Think of the early church, in the first few chapters of the book of Acts. What do we see? We see the Church growing exponentially. We see people coming en masse to Jesus, because the Holy Spirit is moving powerfully. He's moving in new ways. There were very few forms in the early church there, and so the Holy Spirit was free, was unrestricted and could move in new ways and bring in groups of people like the Gentiles that the original believers never even foresaw was possible.
The Church was growing, because while there were traditions, it wasn't restricted by traditions. Here's Jesus's warning to the Pharisees and to you and to me: when we make the traditions, even the good traditions that give us comfort and security, the main thing, we risk quenching the Spirit. We risk restricting the Spirit's ability of our church to make us grow and move and be used by God in the world. So let me come back to the crab. That brings me back to the crabs. Remember?
Shedding their shells? And by the way, this is not my illustration; it came from a commentator named David Garland, but it just connected with me. I hope it connects with you. Think of that crab: to live and to grow, the crab must shed its shell from time to time. Now, it needs a shell. It can't go without a shell.
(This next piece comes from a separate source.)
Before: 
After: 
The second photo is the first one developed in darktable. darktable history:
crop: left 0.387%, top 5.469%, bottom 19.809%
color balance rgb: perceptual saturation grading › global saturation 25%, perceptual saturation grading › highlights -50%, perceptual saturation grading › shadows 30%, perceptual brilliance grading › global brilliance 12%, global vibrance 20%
It's weak and vulnerable and unprotected without a shell, but if it tries to hang onto its shell, or if the shell becomes so rigid and hard that it can't somehow shed its shell, what happens? The crab will cease to grow, and the crab will die. That's like our traditions. Whether it's the traditions of music or the traditions of dress or the traditions, even, of constitutional forms. We need traditions.
We need the ways that we have learned to worship and do life together as a church congregation. They do protect our identity. They do give us comfort and security. But we can easily, if we're not careful, fall into the error of the Pharisees, elevating our traditions above the principles in God's word. And when we do, if we do, our traditions make us hard-shelled. We become like that crab: the body wants to grow, but the shell is too hard, and it can't be molted. It can't be shed.
And so, it kills the crab, and our traditions can keep us from growing and can even kill us, if we become hard-shelled. So again, whatever the Lord is laying on your heart, whether it's your style of music or how you dress or how you do reverence as you come into our worship center or constitutional revision or anything else that is left open in scripture. Let's heed the words of Jesus here, to the Pharisees, to us. Let's heed the warning not to quench the Spirit.
Let's be aware and open to how the Spirit wants to move. Let's extend grace to each other, recognizing there's a variety of different traditions. Let's embrace the best of all of those traditions. Let's do this so Jesus would be glorified. Let's pray.
Jesus, you speak to these men, these Pharisees and scribes, but you speak to us, and Lord, I ask that your spirit would take your words and convict as needed, in all of our hearts, and I think of even where we are as a congregation, Lord, and how important it is to just be very aware of these distinctions between what is actually in your word and what is the expectations, the preferences, the traditions that we sometimes impose upon your word.
Give us great discernment, Lord. We don't want to quench your Spirit. Make us open to what your Spirit wants to do. We pray this, Jesus, that you would be lifted up and glorified. We pray this in your name. Amen.